Certainly, I enjoyed the book immensely, and Eilenberger’s interwoven portrait of four extraordinary men – Martin Heidegger, Walter Benjamin, Ernst Cassirer, Ludwig Wittgenstein – formulating their ideas into interconnecting but individual philosophies amidst the ruins, so to speak, of the First World War and the disintegrating Weimar Republic, is told in a very winning and readable way; some German critics found it to be too so. (Enough of the Feuilletonisten here have a tendency I think to want to keep “high” culture just that!) Believe me, an awful lot of German writers struggle with what one may call ‘accessibility’ – that is, not just informing and hoping for the best, but presenting difficult subject matter such that it reads as a narrative thereby capturing the attentive reader.

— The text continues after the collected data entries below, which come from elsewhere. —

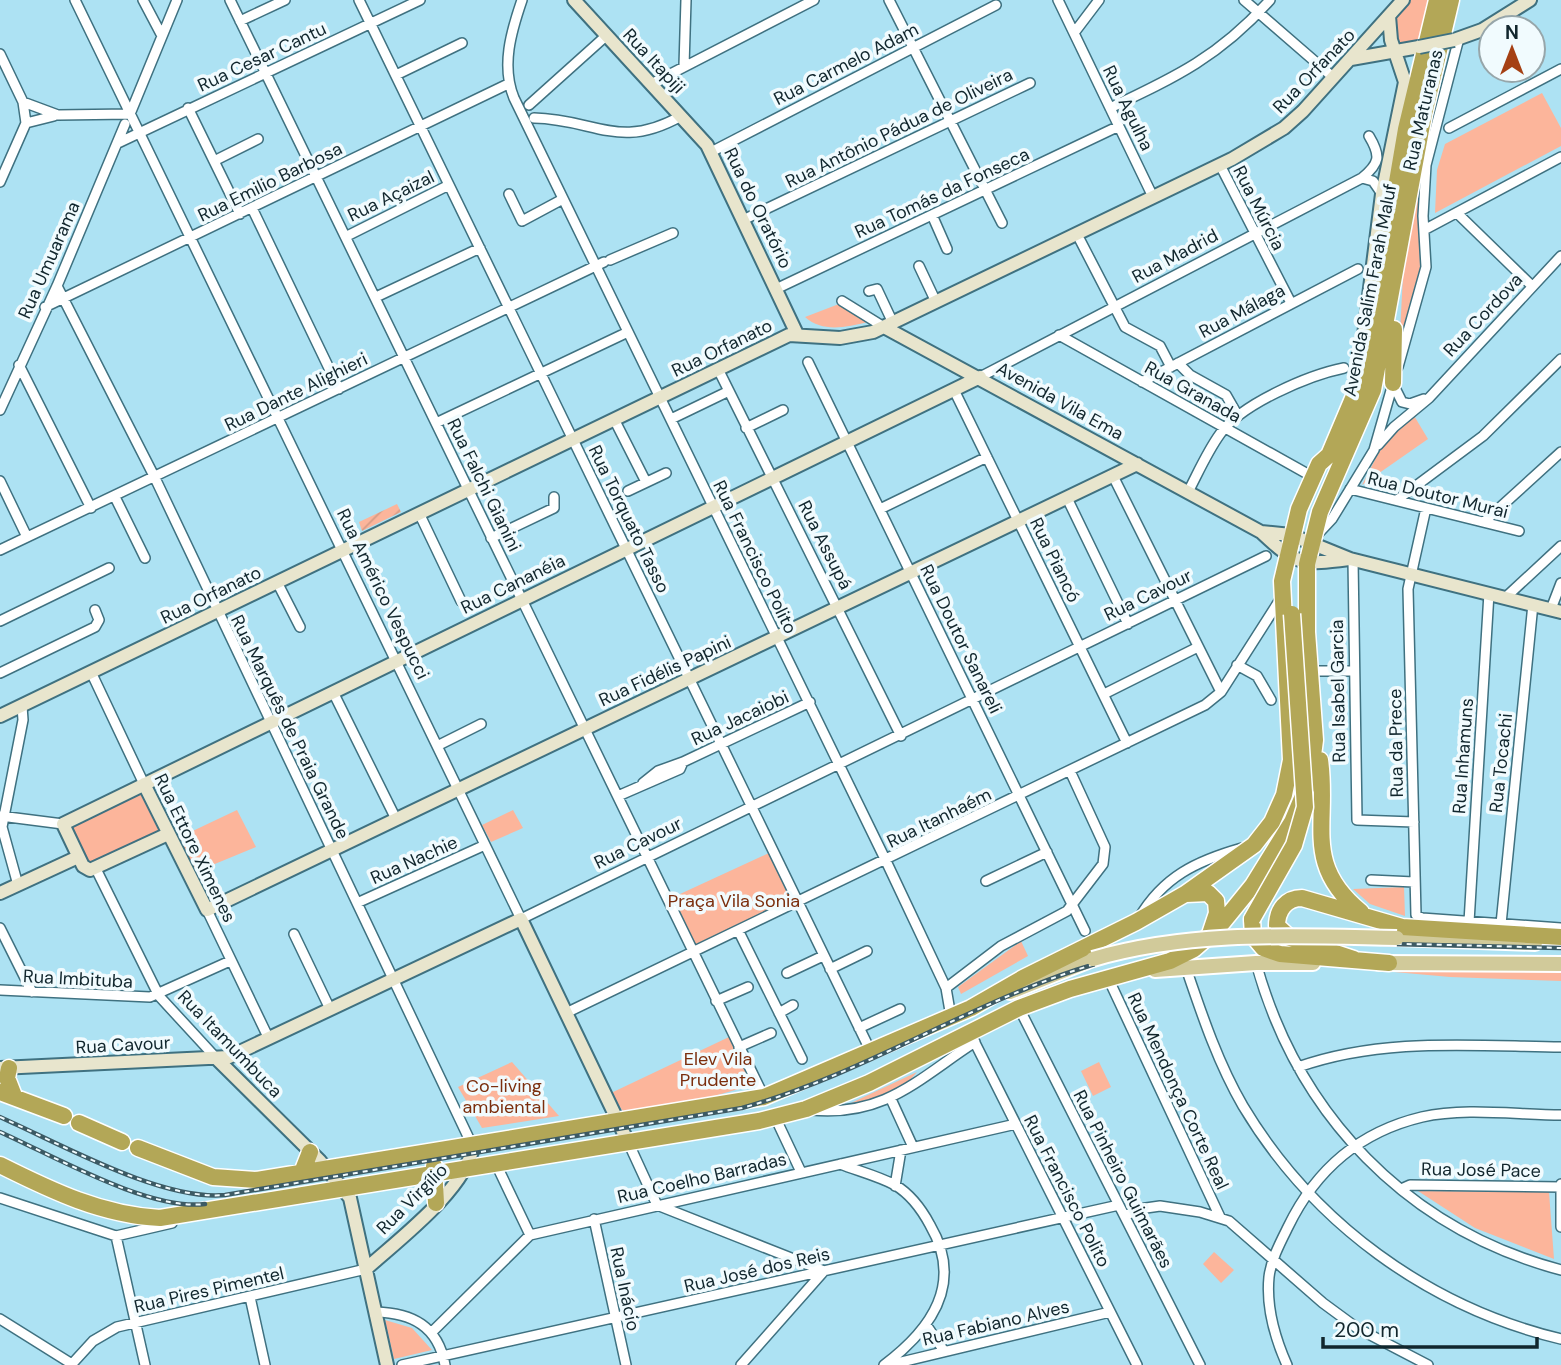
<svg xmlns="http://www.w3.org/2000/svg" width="1561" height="1365" font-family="'DM Sans',sans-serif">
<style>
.green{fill:#fcb59b}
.garden{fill:url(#garden-furrows)}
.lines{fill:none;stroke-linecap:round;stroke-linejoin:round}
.street-casing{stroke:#3f7180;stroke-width:12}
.secondary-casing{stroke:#3f7180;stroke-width:16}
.primary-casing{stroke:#fff;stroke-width:18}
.highway-casing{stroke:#fff;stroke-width:19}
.street{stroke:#fff;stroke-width:9}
.secondary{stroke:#e8e5cd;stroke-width:12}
.primary{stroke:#d1ca9a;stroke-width:14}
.highway{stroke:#b3a757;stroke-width:16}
.rail-casing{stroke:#3c5a64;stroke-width:4.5}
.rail{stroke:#f1fbfe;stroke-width:2;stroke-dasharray:5;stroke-linecap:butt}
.secondary-bridge-casing{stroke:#3f7180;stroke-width:16;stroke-linecap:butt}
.primary-bridge-casing{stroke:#fff;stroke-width:18;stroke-linecap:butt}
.highway-bridge-casing{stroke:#fff;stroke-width:19;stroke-linecap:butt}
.secondary-bridge{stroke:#e8e5cd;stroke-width:12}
.primary-bridge{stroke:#d1ca9a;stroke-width:14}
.highway-bridge{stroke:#b3a757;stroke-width:16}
.labels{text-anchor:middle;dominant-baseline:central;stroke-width:7;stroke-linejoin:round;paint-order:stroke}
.street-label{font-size:18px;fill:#11262d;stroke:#f1fbfe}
.park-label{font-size:18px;fill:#7b2e0d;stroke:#f1fbfe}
</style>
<defs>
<pattern id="garden-furrows" width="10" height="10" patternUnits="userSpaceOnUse" patternTransform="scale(1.75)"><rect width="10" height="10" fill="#fcb59b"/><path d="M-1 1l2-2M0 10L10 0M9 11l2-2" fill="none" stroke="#d79c86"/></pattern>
</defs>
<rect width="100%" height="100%" fill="#ade2f3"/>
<path class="green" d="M1411,0H1431L1422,40L1400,43L1393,20Z
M1542,93L1561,128V146L1435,213L1437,170L1445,144Z
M1419,187L1420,273L1399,352L1403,275Z
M839,304L868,322C846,327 823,333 805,317Z
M1413,414L1428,439L1362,485L1379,452Z
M141,793L160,833L94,865L88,863L71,827Z
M237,810L256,847L193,873L180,837Z
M513,810L523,828L491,842L482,825Z
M769,853L795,905L693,954L667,900Z
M1404,887L1405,916L1370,904L1353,889Z
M1021,941L1028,956L961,994L958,987Z
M1372,970L1561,971V981L1450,977Z
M729,1037L753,1085L714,1096L624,1113L611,1093Z
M512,1062L559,1116L482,1128L458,1087Z
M1099,1062L1111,1087L1093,1096L1081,1071Z
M917,1072C896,1097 882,1099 851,1103Z
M1418,1191L1549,1192L1554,1259L1475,1228Z
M1214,1252L1234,1270L1221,1283L1203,1264Z
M385,1320L412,1328L432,1350L394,1359Z"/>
<path class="garden" d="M397,504L401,512L362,531L359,522Z"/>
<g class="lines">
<defs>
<path id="street" d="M75,0L521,919L1266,556
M143,0L162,36
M230,0L764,1097
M359,0L871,1052
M522,0C511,32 501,66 514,98L886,861L946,988L951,1017
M889,0L1002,223
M1058,0L1153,197
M1244,0L1334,78
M240,21L285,0
M1074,33L1099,0
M0,54L23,102L26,123L0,182
M684,66L686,0
M396,75L462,43
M651,84L814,0
M23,102L58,115L130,114
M529,105L607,35
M188,108L240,214
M1110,108C1176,77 1220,56 1270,0
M130,114L177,0
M534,118C595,119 619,151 681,116
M26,123L54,116
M1449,128L1561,69
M118,143L420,0
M711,152L996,5
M214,161L258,139
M1220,165L1291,303
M1362,178L1373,181L1382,194
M509,194L522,221L563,199
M252,208L339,389
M1457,213L1532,286
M932,215L947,249
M745,219L1030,83
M1424,230L1561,157
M347,236L449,185
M1080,240L1125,327L1160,346L1171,367
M610,260L673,233
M919,266L936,302
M57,286L155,478L473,1147
M778,288L1119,126
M869,291L877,289L893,323
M376,297L480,248
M842,301L884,327
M45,307L508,84
M1059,335L1313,477
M808,362L1085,931
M1178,363L1190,375L1226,395L1238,416
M19,365L91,508
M1398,367L1426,267L1423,216L1426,165L1459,38
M718,369L901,736
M980,377L1362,178C1380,163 1381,156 1369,136
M1142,382L1358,269
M1394,386L1402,402L1410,404L1424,399
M954,390L1127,743
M0,410L57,286L125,124
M614,419L646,482
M671,419L729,391
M436,423L628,332
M746,428L783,410
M1378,445L1394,427L1429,398L1561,256
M1113,476L1221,692
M0,481L27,537
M1350,489L1519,531
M628,491L666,473
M1188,492C1198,473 1207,452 1220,434C1241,404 1309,375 1344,368
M115,497L145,558
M1067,498L1128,624
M1397,500L1483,436L1561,359
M1426,508L1408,589L1416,915L1422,918L1561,928
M880,509L987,457
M419,513L461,601
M1484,522L1561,452
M1317,535L1332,519L1374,450L1394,380
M491,538L554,508V497
M0,550L604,262
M1353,560L1357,820L1414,822
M277,582L300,627
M1506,597L1561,546
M1551,609L1561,583
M0,621L109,568
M1237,665L1257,676L1271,700
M1310,671H1353
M91,672L144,784
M0,673L95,627L99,620L95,610
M333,692L396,819
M1104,694L1198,647
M437,746L481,724
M643,783L658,771L683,762L810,702
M618,796L680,769L683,762
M0,816L63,824
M96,869L159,996L217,1059
M1371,880L1414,882
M986,881L1047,852
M18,885L2,827L23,720L22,706
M357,903L485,845
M207,910L269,1039
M1139,918C1163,877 1196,861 1242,848
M1469,922L1489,593
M1501,924L1533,604
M0,928L32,992
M739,932L802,1059
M294,934L330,1009
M1256,963C1298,1115 1407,1229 1561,1270
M1186,968C1202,1015 1218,1063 1243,1106C1313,1223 1428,1307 1561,1339
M830,969L867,951
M787,973L823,956
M1108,978L1220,1217
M946,988L1001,946L1067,911L1103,864L1105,847L1070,771
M0,990L150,997L230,961
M716,1001L748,987
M1019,1008L1200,1365
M566,1013L1205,705L1221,692L1281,598
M779,1013L793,1005
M859,1028L900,1009
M969,1031L1137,1365
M739,1047L771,1033
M1298,1067C1383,1037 1472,1046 1561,1047
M891,1099L913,1147
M811,1110C885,1117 918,1079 975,1042
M775,1117L801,1172
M628,1142L657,1205
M496,1164L530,1235
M840,1164C858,1171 878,1176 895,1185C910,1194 922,1210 930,1225C964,1283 932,1329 884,1365
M1561,1184V1227
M895,1186L901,1150
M1401,1189L1410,1185L1561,1187
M0,1198L116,1236L172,1223
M657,1205L824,1271L741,1365
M1125,1216L1139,1209L1160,1206L1200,1212L1229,1221L1323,1303L1357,1328L1428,1365
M594,1219L626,1365
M116,1236L145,1365
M250,1297L265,1365
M376,1312C412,1313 438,1326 445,1365
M0,1319L72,1364
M927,1326L944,1351
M432,1332L530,1235L1016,1124
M71,1365L93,1341L117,1327L366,1269
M402,1365L1119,1205
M889,1365L1110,1312
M1287,1365C1275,1338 1266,1307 1269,1277C1271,1260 1280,1243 1288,1227C1316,1169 1359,1132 1422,1117C1466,1107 1517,1115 1561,1115"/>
<path id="secondary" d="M574,0L707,145L797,334
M1454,40L1482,30L1530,0
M1351,59L1419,47
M884,327L1261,532C1297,566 1303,565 1350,559
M1364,335L1382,194L1405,82L1391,40L1389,16
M1261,532L1291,535L1350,559L1561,612
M0,716L789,335L840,338L873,332L1232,159L1284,128L1303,111L1403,0
M144,784L207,910L1137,464
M168,834L90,870L83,866L63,824L980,377
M0,893L78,857
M217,1059L320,1161L350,1198L387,1365
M0,1068L229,1057L521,919L628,1142
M366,1269C398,1240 465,1190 473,1147"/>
<path id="primary" d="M1397,938L1535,943
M1379,963L1561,964
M1155,970L1256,963H1313
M1010,992L1093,959"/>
<path id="highway" d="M1393,383L1394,329
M1320,760C1329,823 1302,864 1361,912
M1186,894L1208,893L1216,901L1217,913L1210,934
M1252,919L1253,936L1263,948L1280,954L1389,963
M1354,959L1290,938L1277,926C1277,910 1286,898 1302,898L1402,927L1561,937
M9,1068L7,1078L14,1096
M0,1092L64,1116
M79,1123L122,1142
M138,1148L213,1177L257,1180L764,1097L971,1008L1023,978L1136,922L1185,894L1254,845L1272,822L1284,795L1291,760L1282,581L1299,509L1319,464L1329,455L1365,370L1406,129L1437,0
M0,1165C52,1191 102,1215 160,1218L759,1121L806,1109L869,1083L1019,1008L1070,989L1170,961L1194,949L1218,928L1253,885L1292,822L1310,779L1315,740L1307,632V564L1320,512L1373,390L1424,114L1451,0
M434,1166L436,1203
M301,1175L310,1152"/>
</defs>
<use href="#street" class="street-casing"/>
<use href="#secondary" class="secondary-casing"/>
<use href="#primary" class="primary-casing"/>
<use href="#highway" class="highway-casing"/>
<use href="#street" class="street"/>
<use href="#secondary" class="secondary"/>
<use href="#primary" class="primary"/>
<use href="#highway" class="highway"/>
<defs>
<path id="rail" d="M0,1117C61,1144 161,1201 225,1195L742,1108C858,1076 962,1008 1076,970C1166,940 1255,941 1349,943C1419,944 1490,946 1561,948
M0,1132C54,1156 149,1211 205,1204"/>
</defs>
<use href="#rail" class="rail-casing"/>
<use href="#rail" class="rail"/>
<defs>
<path id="secondary-bridge" d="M1419,47L1454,40"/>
<path id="primary-bridge" d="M1093,959C1193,930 1294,936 1397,938"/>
<path id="highway-bridge" d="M1252,919L1294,845L1305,807L1292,614"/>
</defs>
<use href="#secondary-bridge" class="secondary-bridge-casing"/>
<use href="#primary-bridge" class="primary-bridge-casing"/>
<use href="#highway-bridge" class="highway-bridge-casing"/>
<use href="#secondary-bridge" class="secondary-bridge"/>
<use href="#primary-bridge" class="primary-bridge"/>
<use href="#highway-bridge" class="highway-bridge"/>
</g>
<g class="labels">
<g class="street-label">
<text transform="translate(262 57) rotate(-25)">Rua Cesar Cantu</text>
<text transform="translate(654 61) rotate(47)">Rua Itapiji</text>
<text transform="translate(846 64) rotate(-27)">Rua Carmelo Adam</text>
<text transform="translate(1314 71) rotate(-46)">Rua Orfanato</text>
<text transform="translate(1128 108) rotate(64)">Rua Agulha</text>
<text transform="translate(1423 110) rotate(-77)">Rua Maturanas</text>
<text transform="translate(899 128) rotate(-26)">Rua Antônio Pádua de Oliveira</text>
<text transform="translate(270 182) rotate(-26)">Rua Emilio Barbosa</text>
<text transform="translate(942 193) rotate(-25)">Rua Tomás da Fonseca</text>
<text transform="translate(391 196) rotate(-26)">Rua Açaizal</text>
<text transform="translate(758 208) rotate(64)">Rua do Oratório</text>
<text transform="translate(1259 208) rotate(63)">Rua Múrcia</text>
<text transform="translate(1175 256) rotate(-28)">Rua Madrid</text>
<text transform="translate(49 260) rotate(-66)">Rua Umuarama</text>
<text transform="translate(1370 290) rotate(-79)">Avenida Salim Farah Maluf</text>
<text transform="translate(1242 311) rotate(-28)">Rua Málaga</text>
<text transform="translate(1483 315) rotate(-47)">Rua Cordova</text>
<text transform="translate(722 348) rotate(-26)">Rua Orfanato</text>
<text transform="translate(296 392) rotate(-26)">Rua Dante Alighieri</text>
<text transform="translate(1193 392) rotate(29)">Rua Granada</text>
<text transform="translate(1060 401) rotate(29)">Avenida Vila Ema</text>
<text transform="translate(484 485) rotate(64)">Rua Falchi Gianini</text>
<text transform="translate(1438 495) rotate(14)">Rua Doutor Murai</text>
<text transform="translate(629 519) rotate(64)">Rua Torquato Tasso</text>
<text transform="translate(825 545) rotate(63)">Rua Assupá</text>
<text transform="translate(755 557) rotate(64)">Rua Francisco Polito</text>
<text transform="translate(1055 560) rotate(64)">Rua Piancó</text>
<text transform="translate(513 584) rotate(-26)">Rua Cananéia</text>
<text transform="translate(383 594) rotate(64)">Rua Américo Vespucci</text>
<text transform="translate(211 595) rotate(-26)">Rua Orfanato</text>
<text transform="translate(1148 595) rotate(-26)">Rua Cavour</text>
<text transform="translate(961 639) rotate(64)">Rua Doutor Sanareli</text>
<text transform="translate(665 671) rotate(-25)">Rua Fidélis Papini</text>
<text transform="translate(1338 691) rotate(-91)">Rua Isabel Garcia</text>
<text transform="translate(740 718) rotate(-25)">Rua Jacaiobi</text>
<text transform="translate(290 727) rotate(64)">Rua Marquês de Praia Grande</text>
<text transform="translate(1396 743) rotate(-91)">Rua da Prece</text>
<text transform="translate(1463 756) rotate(-86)">Rua Inhamuns</text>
<text transform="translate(1501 763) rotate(-84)">Rua Tocachi</text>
<text transform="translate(939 818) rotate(-26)">Rua Itanhaém</text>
<text transform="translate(638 843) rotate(-26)">Rua Cavour</text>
<text transform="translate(195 848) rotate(64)">Rua Ettore Ximenes</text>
<text transform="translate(414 860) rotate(-24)">Rua Nachie</text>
<text transform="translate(78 979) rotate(3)">Rua Imbituba</text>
<text transform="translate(230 1044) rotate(46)">Rua Itamumbuca</text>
<text transform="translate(123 1045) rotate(-3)">Rua Cavour</text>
<text transform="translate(1178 1091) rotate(65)">Rua Mendonça Corte Real</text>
<text transform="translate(1481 1170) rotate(1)">Rua José Pace</text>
<text transform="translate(702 1178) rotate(-13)">Rua Coelho Barradas</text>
<text transform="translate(1123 1179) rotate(63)">Rua Pinheiro Guimarães</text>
<text transform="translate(1067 1191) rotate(63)">Rua Francisco Polito</text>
<text transform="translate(412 1199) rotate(-45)">Rua Virgílio</text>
<text transform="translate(757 1270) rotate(-13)">Rua José dos Reis</text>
<text transform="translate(625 1289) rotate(78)">Rua Inácio</text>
<text transform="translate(209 1290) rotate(-13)">Rua Pires Pimentel</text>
<text transform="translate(996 1323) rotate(-13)">Rua Fabiano Alves</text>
</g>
<g class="park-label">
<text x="734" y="901">Praça Vila Sonia</text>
<text x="718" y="1059">Elev Vila<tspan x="718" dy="21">Prudente</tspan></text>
<text x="504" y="1086">Co-living<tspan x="504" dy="21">ambiental</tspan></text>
</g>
</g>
<g transform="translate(1512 49)"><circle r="33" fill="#f1fbfe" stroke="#97a6aa" stroke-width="2"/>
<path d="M0-5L12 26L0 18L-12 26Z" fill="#a54014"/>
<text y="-10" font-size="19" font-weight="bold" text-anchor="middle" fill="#11262d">N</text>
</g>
<path d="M1323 1337v10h214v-10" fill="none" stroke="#11262d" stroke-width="3.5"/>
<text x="1334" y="1337" font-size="21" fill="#11262d" stroke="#f1fbfe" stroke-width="5" paint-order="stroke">200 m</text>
</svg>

This, then, foremost is an immensely readable book.

Cover “Zeit der Zauberer” by Wolfram Eilenberger

There is no denying that some of the stuff is indeed difficult, or as difficult as one wants to make it; one could go barmy trying to extricate the precise and nuanced meaning, especially in terms of the references to primary sources, and the stringency of formulation and terminology is a hurdle for those without a pertinent academic background (like, guess who!). My reading, then, concentrated on the living in the time, and I conquered my irritations at just how many ways these guys came up with of saying approximately the same thing and all in the interest of justifying their (to be fair, ‘our’) existence. When I was really irritated I would mumble something along the lines of: What hocus-pocus! But they were, after all, magicians of a special sort; all occupied with their own very special brand of magical thinking!